Fig. 2: Mechanical properties of fibrin(ogen) are sufficient to instruct platelet shape and motility.

a–d In vitro reconstitution of in vivo microenvironments. a Substrate clearance and morphology of platelets on monomeric and cross-linked substrate. b Representative micrograph of migrating and retracting cell on fibrinogen and cross-linked fibrin substrate and c mean shape outlines and comparison of the aspect ratio of cells on fibrinogen leading to migration (n = 43 cells) and cells on cross-linked fibrin leading to retraction (n = 47 cells, Mann–Whitney). d p-MLC and F-actin distribution in migrating and retracting human platelets. (Left) Exemplary cells and (right) FMI profiles along short axes in n = 50 (migrating) and n = 47 (retracting) cells from three experiments. e, f Plasmin treatment of cross-linked substrate after human platelet addition. e (Left) Experimental setup and cleavage of fibers after plasmin treatment indicated by loss of fluorescence. (Center) Representative micrographs. (Right) Color-coded (time) representative cell outlines. f Migrating cell percentage after plasmin/control treatment (n = 5 experiments, Mann–Whitney), and aspect ratio prior and after treatment (n = 46 cells from four experiments, Wilcoxon’s signed-rank test). g Integrin ligands of tunable mechanical stability.

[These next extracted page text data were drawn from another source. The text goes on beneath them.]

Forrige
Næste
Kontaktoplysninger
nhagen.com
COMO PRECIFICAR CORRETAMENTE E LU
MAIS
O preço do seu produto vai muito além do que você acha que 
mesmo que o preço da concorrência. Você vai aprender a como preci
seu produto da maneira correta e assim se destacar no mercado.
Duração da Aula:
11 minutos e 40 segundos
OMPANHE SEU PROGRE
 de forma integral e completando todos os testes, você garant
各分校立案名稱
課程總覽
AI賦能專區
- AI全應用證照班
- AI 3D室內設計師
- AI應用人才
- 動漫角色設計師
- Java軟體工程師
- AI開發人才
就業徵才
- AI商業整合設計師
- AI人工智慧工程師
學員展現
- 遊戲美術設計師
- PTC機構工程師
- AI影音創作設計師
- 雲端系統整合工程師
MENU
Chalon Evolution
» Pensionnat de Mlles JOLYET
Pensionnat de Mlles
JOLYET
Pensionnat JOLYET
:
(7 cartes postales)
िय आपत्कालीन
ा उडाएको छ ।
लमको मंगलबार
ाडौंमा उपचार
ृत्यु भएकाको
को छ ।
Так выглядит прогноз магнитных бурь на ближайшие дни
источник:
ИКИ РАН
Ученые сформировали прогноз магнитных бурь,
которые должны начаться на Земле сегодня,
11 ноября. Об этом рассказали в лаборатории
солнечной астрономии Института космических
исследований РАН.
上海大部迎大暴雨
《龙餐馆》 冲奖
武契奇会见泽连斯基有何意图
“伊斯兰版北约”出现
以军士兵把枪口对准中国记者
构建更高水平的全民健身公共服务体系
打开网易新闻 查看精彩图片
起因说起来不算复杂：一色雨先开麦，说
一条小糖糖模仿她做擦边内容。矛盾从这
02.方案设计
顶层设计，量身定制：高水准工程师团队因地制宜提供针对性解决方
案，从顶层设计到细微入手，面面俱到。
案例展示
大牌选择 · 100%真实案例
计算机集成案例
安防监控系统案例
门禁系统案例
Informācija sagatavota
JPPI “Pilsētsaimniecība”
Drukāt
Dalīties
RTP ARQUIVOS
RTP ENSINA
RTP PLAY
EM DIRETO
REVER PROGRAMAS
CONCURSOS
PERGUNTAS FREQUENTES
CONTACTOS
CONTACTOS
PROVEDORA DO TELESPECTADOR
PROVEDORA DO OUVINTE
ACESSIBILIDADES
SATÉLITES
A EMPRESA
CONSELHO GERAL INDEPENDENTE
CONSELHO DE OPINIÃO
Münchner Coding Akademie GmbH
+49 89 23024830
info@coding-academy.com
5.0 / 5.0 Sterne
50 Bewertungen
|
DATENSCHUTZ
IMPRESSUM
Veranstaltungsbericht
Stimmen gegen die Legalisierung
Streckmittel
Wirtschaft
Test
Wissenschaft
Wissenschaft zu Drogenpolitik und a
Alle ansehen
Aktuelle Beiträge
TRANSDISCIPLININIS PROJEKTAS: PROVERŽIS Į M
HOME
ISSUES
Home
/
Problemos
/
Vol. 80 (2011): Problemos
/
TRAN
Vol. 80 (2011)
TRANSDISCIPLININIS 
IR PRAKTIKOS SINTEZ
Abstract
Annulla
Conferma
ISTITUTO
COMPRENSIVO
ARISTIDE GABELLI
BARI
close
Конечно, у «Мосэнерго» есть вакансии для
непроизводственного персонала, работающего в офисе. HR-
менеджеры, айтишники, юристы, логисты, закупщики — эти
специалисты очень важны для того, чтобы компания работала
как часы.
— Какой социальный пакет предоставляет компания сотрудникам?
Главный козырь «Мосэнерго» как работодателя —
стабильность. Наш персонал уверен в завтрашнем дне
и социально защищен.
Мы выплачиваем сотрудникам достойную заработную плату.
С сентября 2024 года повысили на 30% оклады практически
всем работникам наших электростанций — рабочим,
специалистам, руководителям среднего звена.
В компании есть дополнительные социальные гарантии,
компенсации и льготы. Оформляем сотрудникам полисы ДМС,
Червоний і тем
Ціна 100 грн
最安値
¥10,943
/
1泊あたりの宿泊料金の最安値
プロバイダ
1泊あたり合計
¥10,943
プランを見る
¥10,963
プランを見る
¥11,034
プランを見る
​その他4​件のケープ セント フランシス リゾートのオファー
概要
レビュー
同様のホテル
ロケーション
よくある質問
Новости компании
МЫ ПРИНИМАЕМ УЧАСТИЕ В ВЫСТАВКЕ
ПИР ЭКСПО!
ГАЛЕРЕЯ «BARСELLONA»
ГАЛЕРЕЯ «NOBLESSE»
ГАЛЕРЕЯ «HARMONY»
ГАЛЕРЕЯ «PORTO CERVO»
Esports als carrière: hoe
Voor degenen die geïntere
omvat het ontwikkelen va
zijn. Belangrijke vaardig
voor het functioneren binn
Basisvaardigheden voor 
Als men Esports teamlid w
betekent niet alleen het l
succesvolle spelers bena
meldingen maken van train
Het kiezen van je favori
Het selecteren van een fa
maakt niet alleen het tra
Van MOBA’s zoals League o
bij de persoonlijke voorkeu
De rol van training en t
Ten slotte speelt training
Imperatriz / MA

Left: stable: RGD (Arg-Gly-Asp)-peptides are covalently bound (stable) to a PLL (poly-l-lysine)-PEG (polyethylene glycol) backbone immobilized on a glass coverslip, fragile: RGD-biotin is bound to a PLL-PEG-biotin backbone via a neutravidin-FITC (NA) bridge, middle: exemplary micrograph showing that platelet pulling forces rupture NA–biotin bonds as indicated by the loss of fluorescence (FITC) and right: percentage of spreading and migrating platelets, n = 3 independent experiments, t test. Scale bars = 5 µm. Error bars = s.e.m. All statistical tests are two-sided. Source data are provided as a Source Data file.